▶ Metin Bölümü
__________________________________________________

Tutuklanan üniversitelilere hoca desteği

Güncelleme Tarihi:

Tutuklanan üniversitelilere hoca desteği
Oluşturulma Tarihi: Nisan 11, 2018 01:12

BOĞAZİÇİ Üniversitesi’nde, Zeytin Dalı harekâtı sonrasında bazı öğrencilerin şehit askerler için lokum dağıtmasını protesto ettikleri gerekçesiyle tutuklanan 10 öğrencinin aileleri basın toplantısı yaparak kamuoyundan yardım istedi.

Haberin Devamı

İstanbul Tabip Odası’ndaki basın açıklamasında Deniz Yılmaz’ın babası Bülent Yılmaz “Boğaziçi yönetimine sessizlikten çıkmayı, bu çocuklarla ilgili bildikleri ne varsa kamuoyuyla ve gerekirse hukuk önünde mahkemelerle paylaşmalarını öneriyoruz” dedi.

Deniz Kösem’in ablası Özlem Kösem şöyle konuştu: “Kardeşim uyutulmak üzere üç bacaklı bir köpeği sahiplenerek onun dördüncü bacağı oldu. 23 Mart’a kadar sıradan bir barınak gönüllüsüydü. Barınağa gidip onları besleyen, sıradan bir Boğaziçi Üniversitesi öğrencisiydi. 23 Mart’tan bu yana kalem tutması gereken elleri kelepçeyle tanıştı. Bir an önce bu çocuklar serbest bırakılmalı.”

Yaren Tuncer’in annesi Deniz Tuncer, “Benim kızım şehitlerimiz için de ağaçlar için de gözyaşı döken bir çocuktu. Evlerinde de özgürce konuşabildikleri için, sokaklarda da özgürce düşüncelerini ifade edebileceklerini zanneden, dil, din, vicdan özgürlüğünü savunan çocuklar. Henüz hazırlık sınıfı öğrencisi, 18 yaşında” diye konuştu.

__________________________________________________

▶ Veri Kümesi
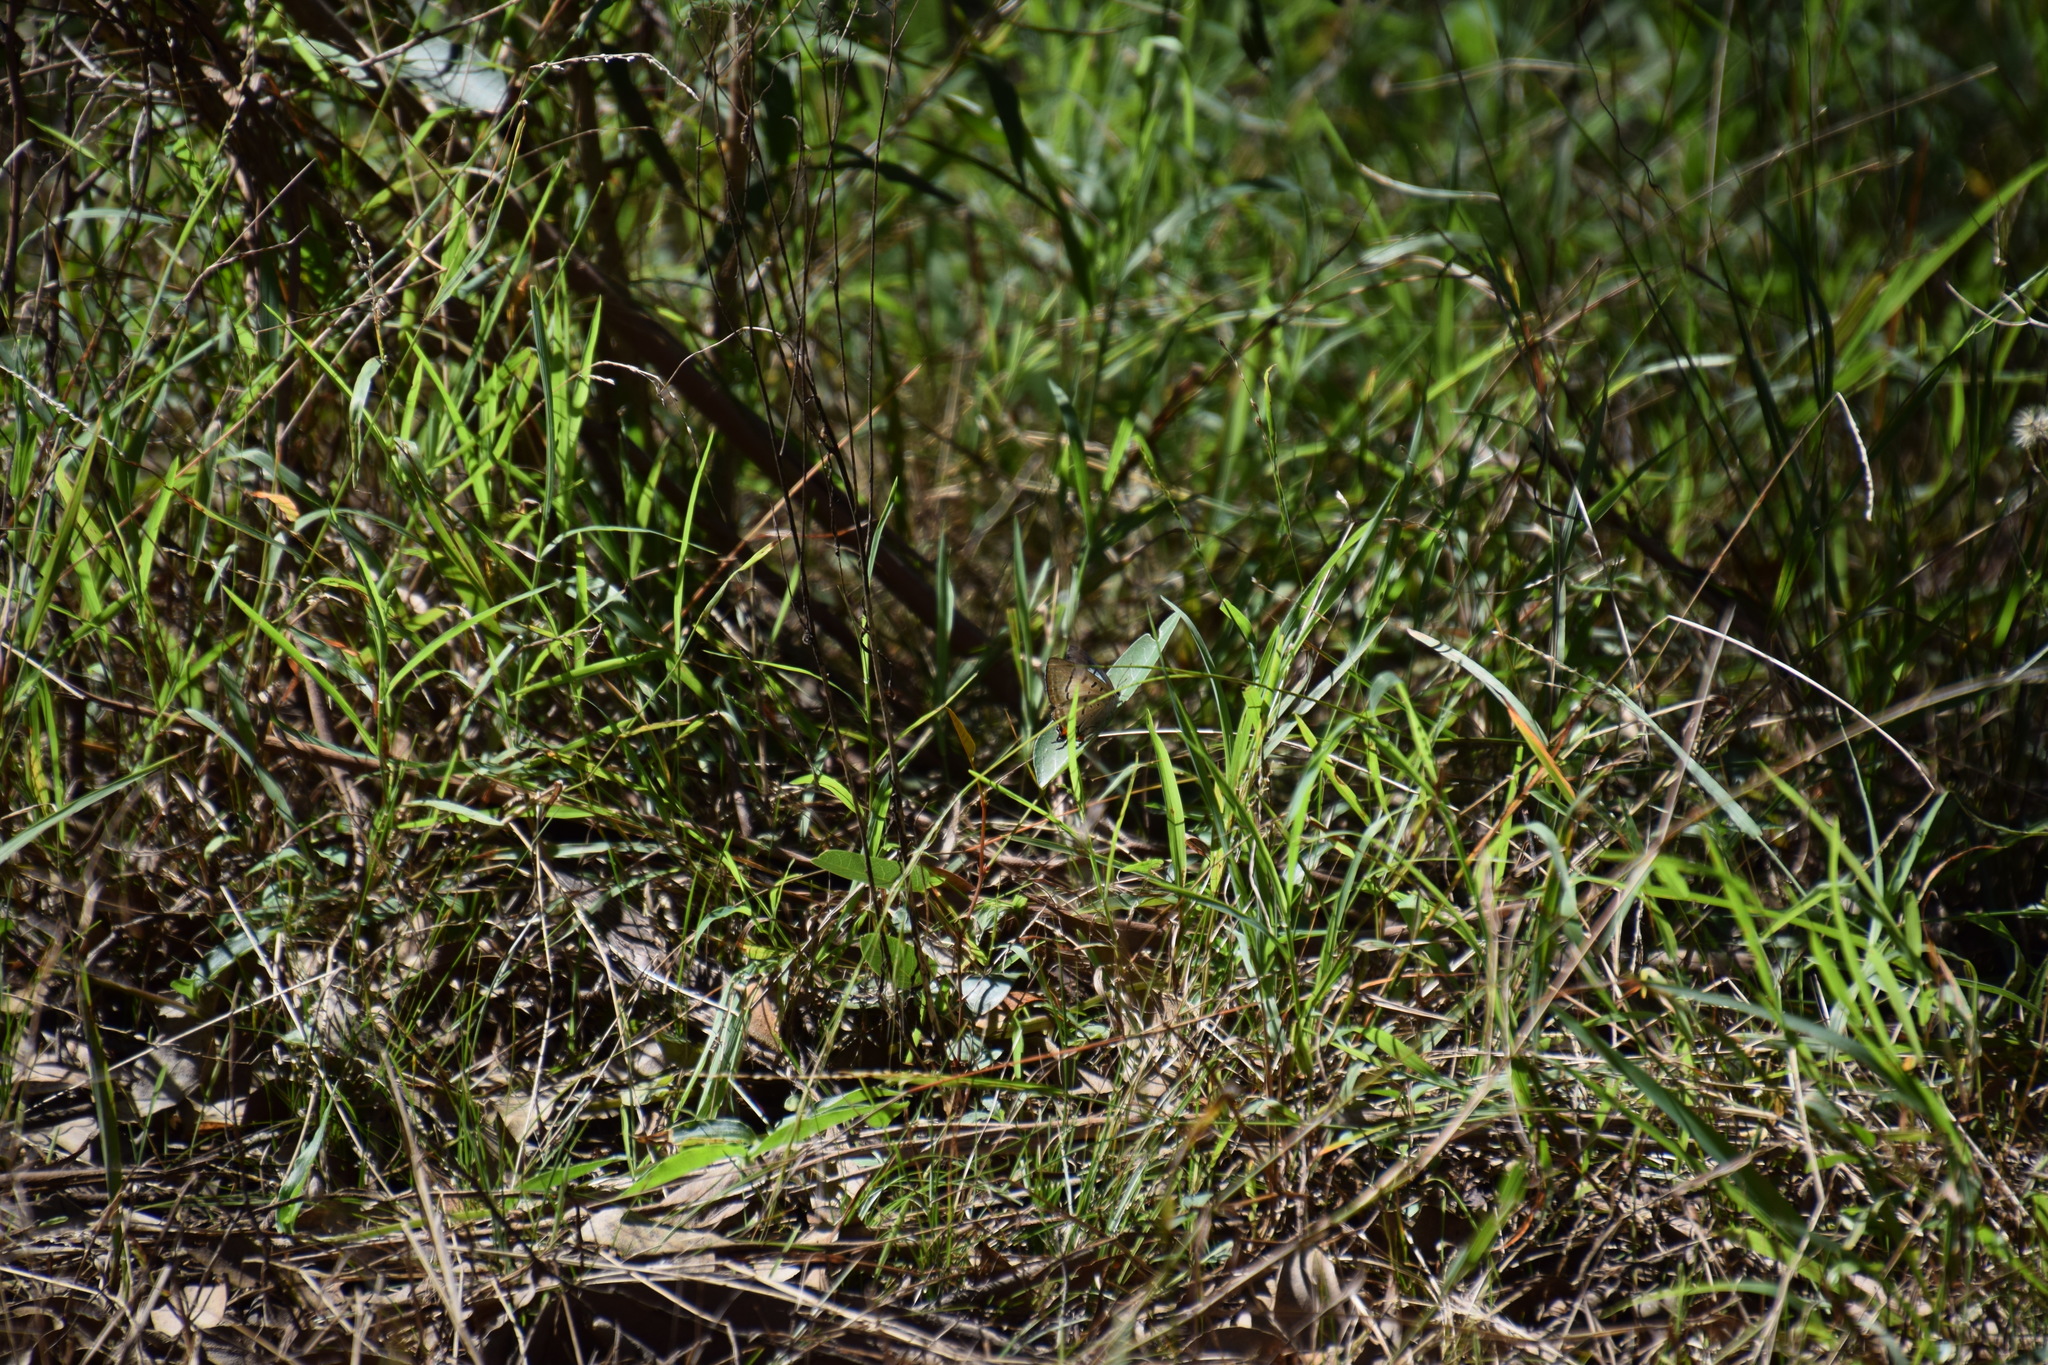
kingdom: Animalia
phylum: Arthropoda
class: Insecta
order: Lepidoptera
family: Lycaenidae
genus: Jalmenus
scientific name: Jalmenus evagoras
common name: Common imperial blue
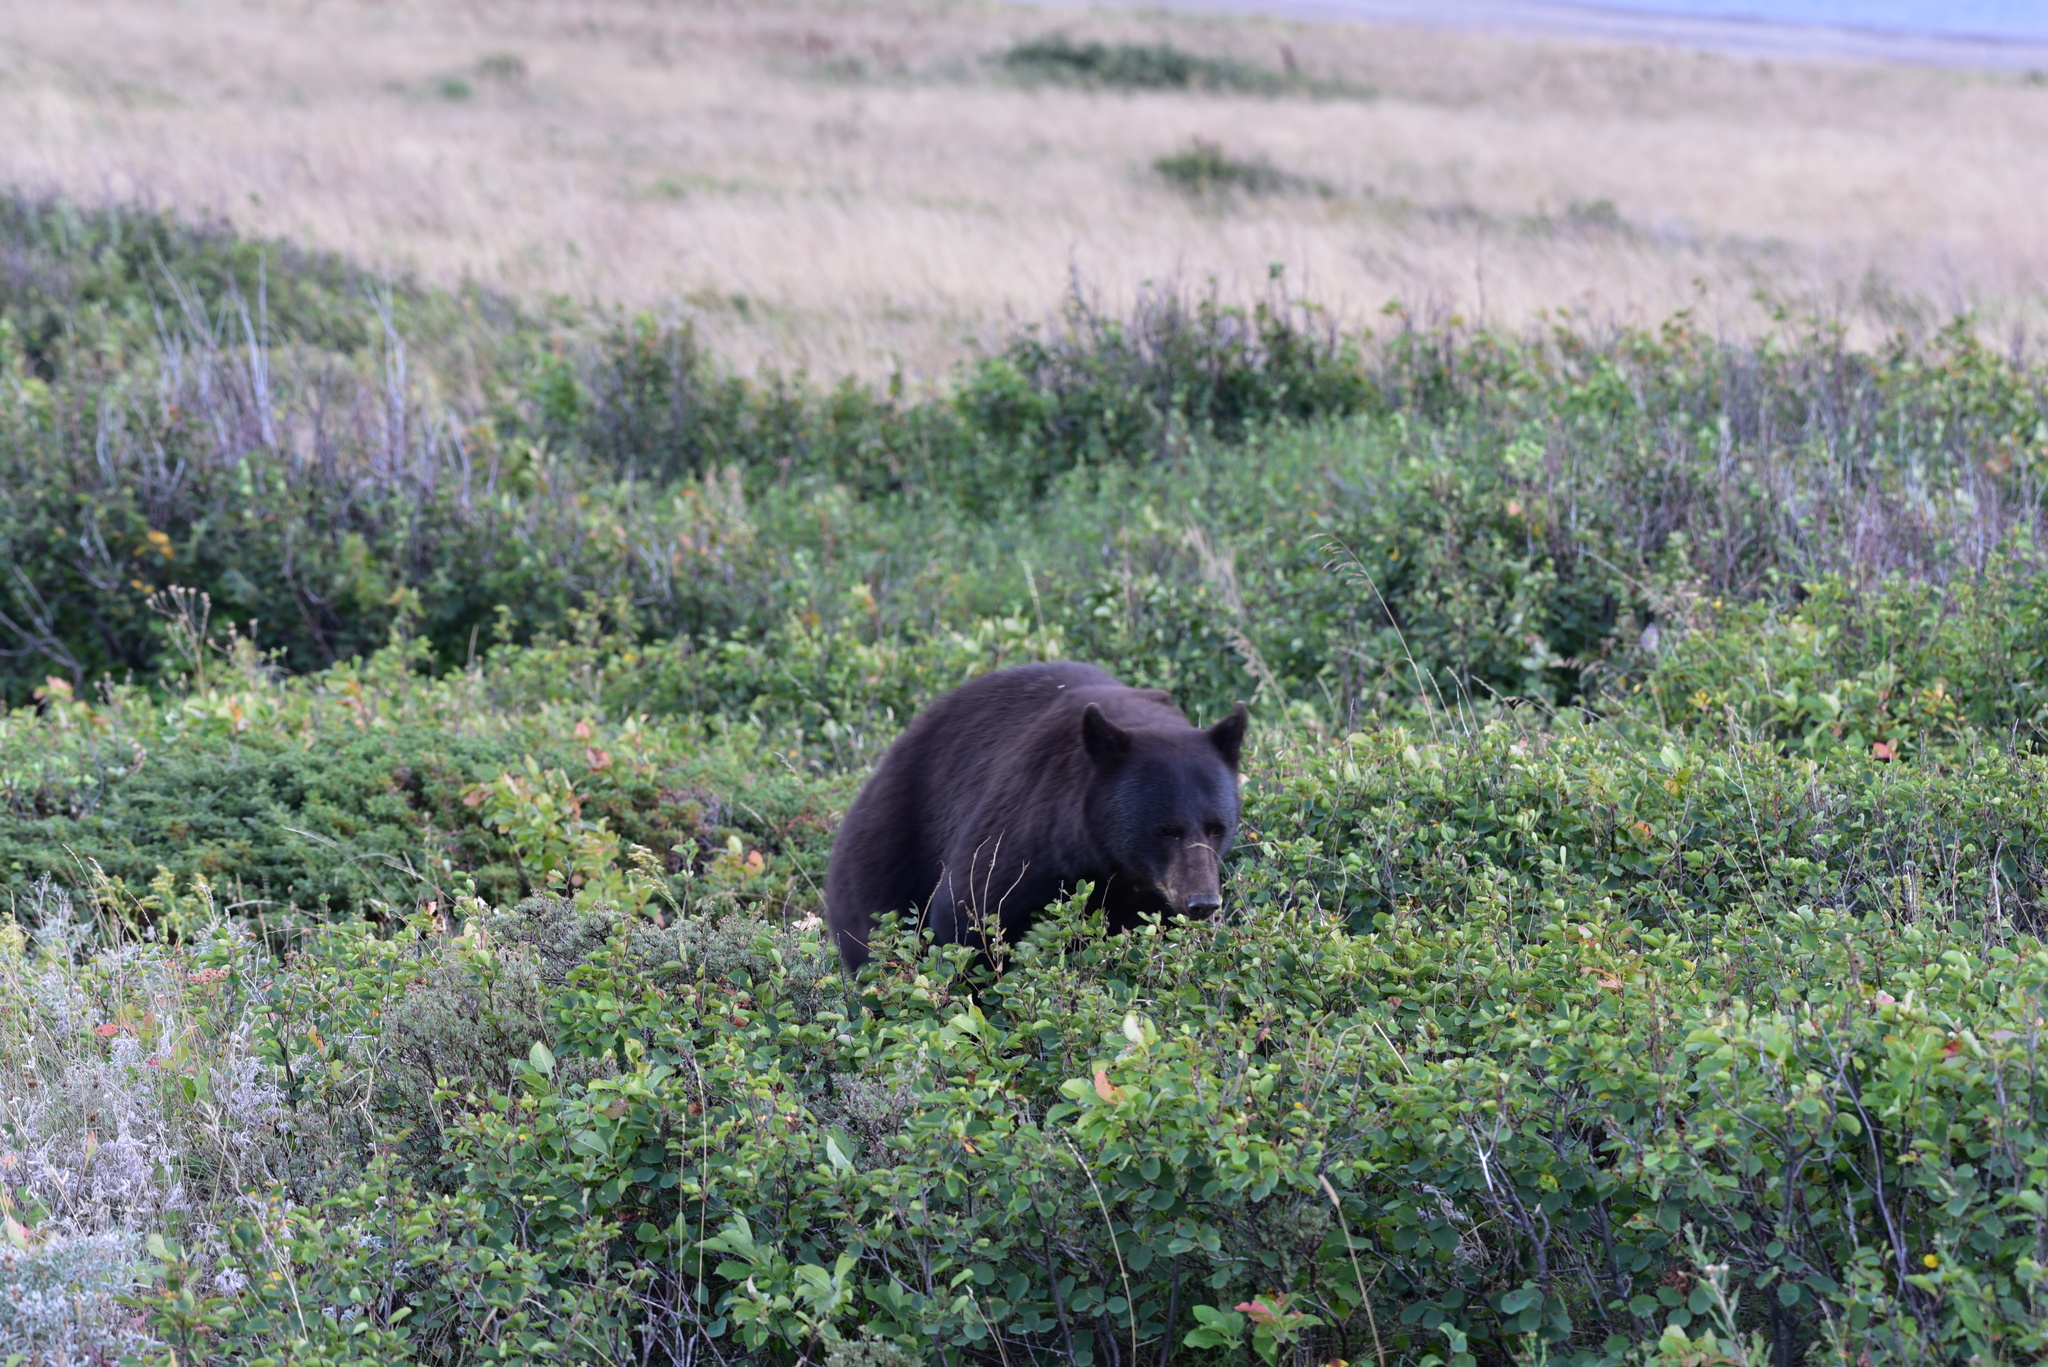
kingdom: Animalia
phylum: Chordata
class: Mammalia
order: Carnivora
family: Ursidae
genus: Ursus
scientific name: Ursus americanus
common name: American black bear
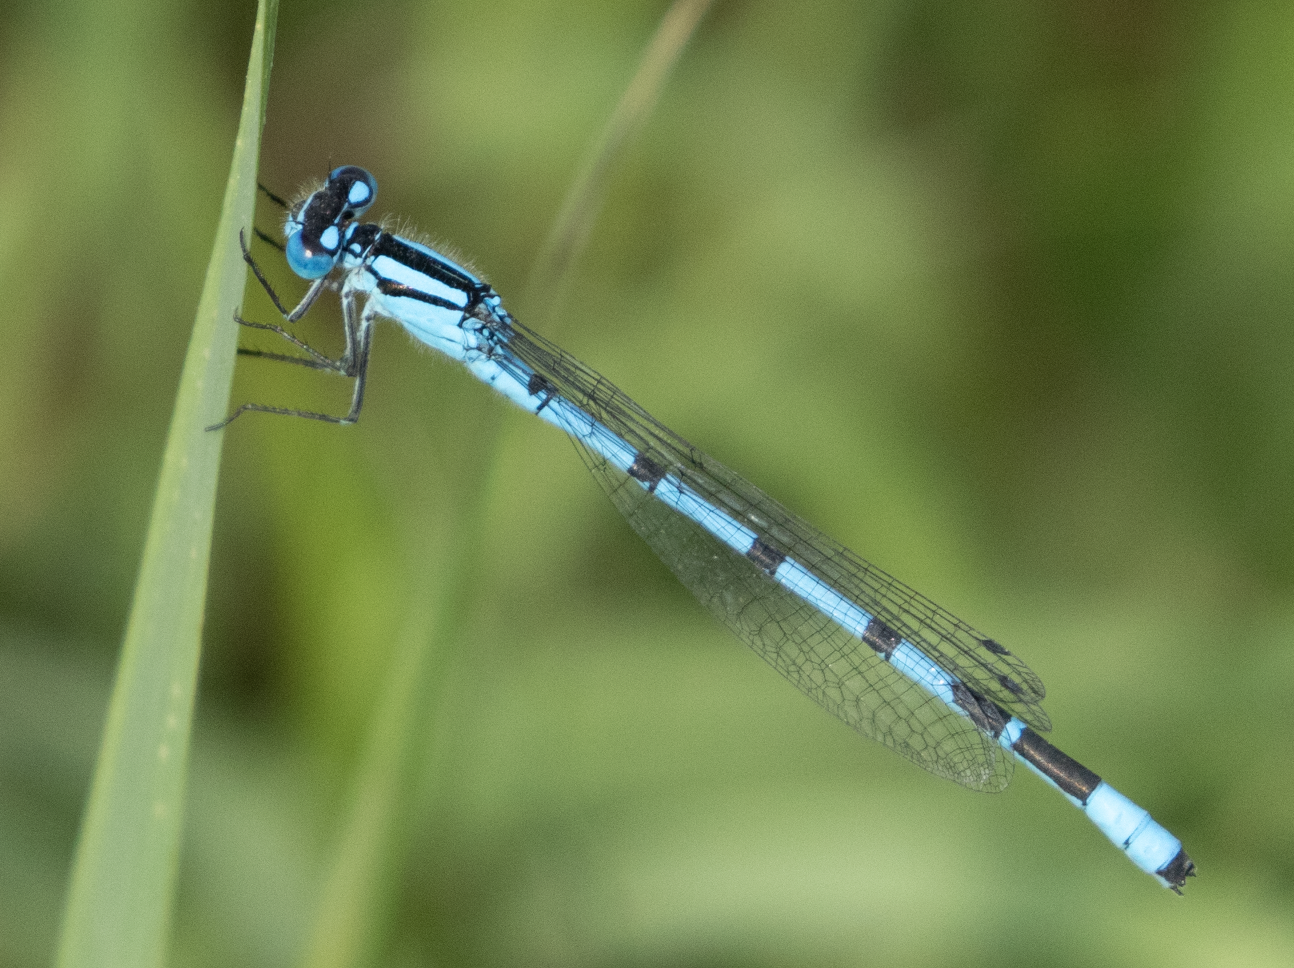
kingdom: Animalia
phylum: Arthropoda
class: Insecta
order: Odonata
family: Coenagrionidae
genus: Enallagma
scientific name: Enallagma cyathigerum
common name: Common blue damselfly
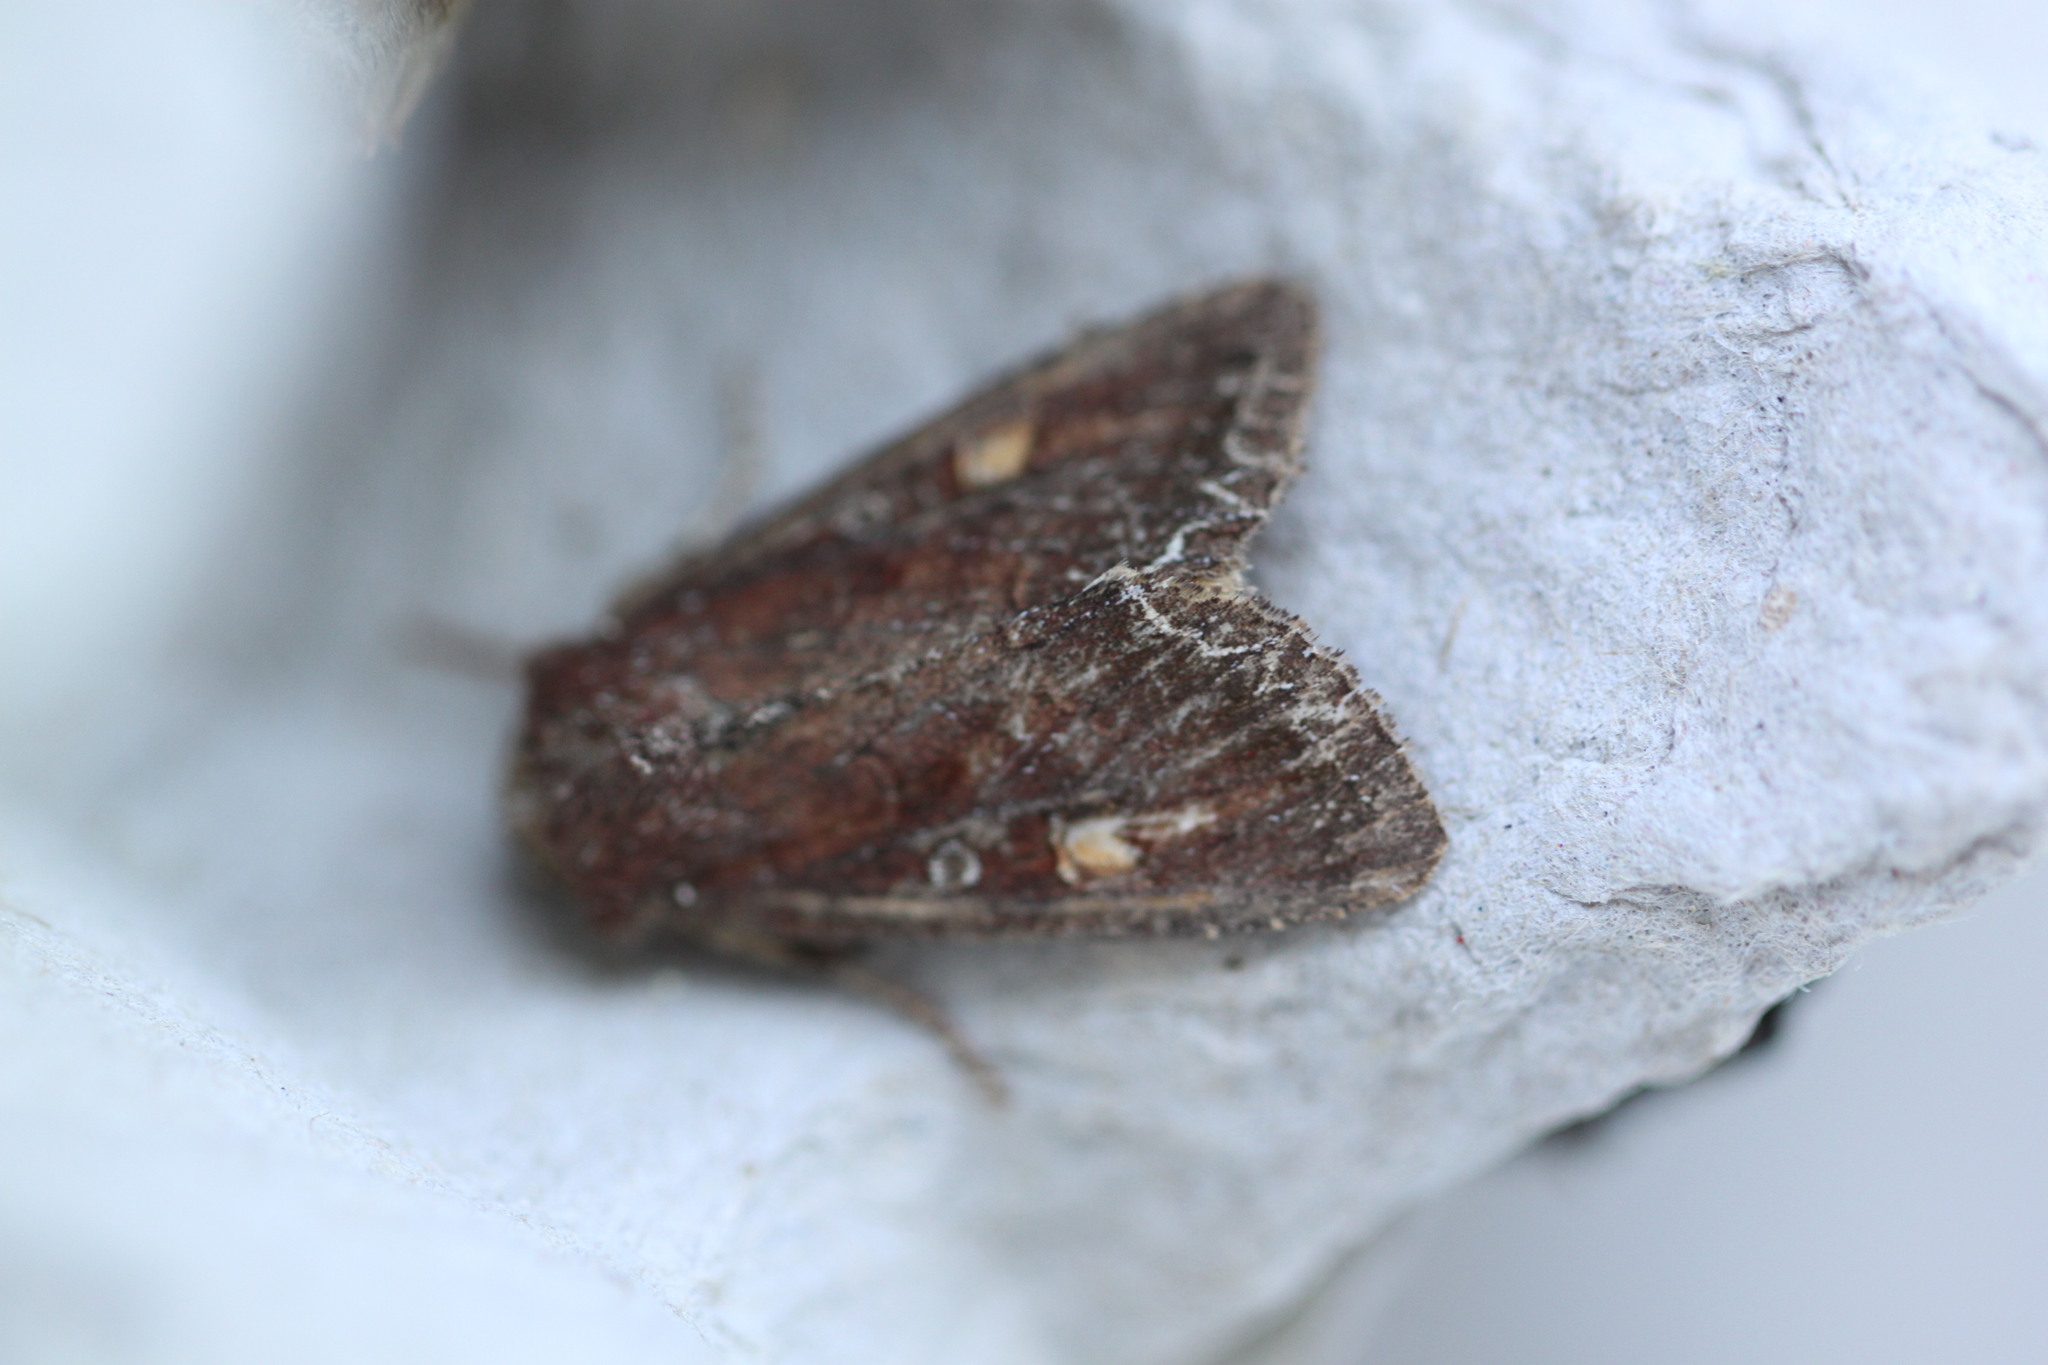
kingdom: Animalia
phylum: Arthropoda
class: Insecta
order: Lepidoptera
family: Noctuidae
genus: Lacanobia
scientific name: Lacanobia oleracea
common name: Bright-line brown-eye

__________________________________________________

Tutuklanan üniversite öğrencilerinin ailelerine dair haber metnini, başlığından son cümlesine kadar hiçbir değişiklik yapmadan çoğaltınız.

▶ Tamamlanmış Yanıt
Tutuklanan üniversitelilere hoca desteği

Güncelleme Tarihi:

Tutuklanan üniversitelilere hoca desteği
Oluşturulma Tarihi: Nisan 11, 2018 01:12

BOĞAZİÇİ Üniversitesi’nde, Zeytin Dalı harekâtı sonrasında bazı öğrencilerin şehit askerler için lokum dağıtmasını protesto ettikleri gerekçesiyle tutuklanan 10 öğrencinin aileleri basın toplantısı yaparak kamuoyundan yardım istedi.

Haberin Devamı

İstanbul Tabip Odası’ndaki basın açıklamasında Deniz Yılmaz’ın babası Bülent Yılmaz “Boğaziçi yönetimine sessizlikten çıkmayı, bu çocuklarla ilgili bildikleri ne varsa kamuoyuyla ve gerekirse hukuk önünde mahkemelerle paylaşmalarını öneriyoruz” dedi.

Deniz Kösem’in ablası Özlem Kösem şöyle konuştu: “Kardeşim uyutulmak üzere üç bacaklı bir köpeği sahiplenerek onun dördüncü bacağı oldu. 23 Mart’a kadar sıradan bir barınak gönüllüsüydü. Barınağa gidip onları besleyen, sıradan bir Boğaziçi Üniversitesi öğrencisiydi. 23 Mart’tan bu yana kalem tutması gereken elleri kelepçeyle tanıştı. Bir an önce bu çocuklar serbest bırakılmalı.”

Yaren Tuncer’in annesi Deniz Tuncer, “Benim kızım şehitlerimiz için de ağaçlar için de gözyaşı döken bir çocuktu. Evlerinde de özgürce konuşabildikleri için, sokaklarda da özgürce düşüncelerini ifade edebileceklerini zanneden, dil, din, vicdan özgürlüğünü savunan çocuklar. Henüz hazırlık sınıfı öğrencisi, 18 yaşında” diye konuştu.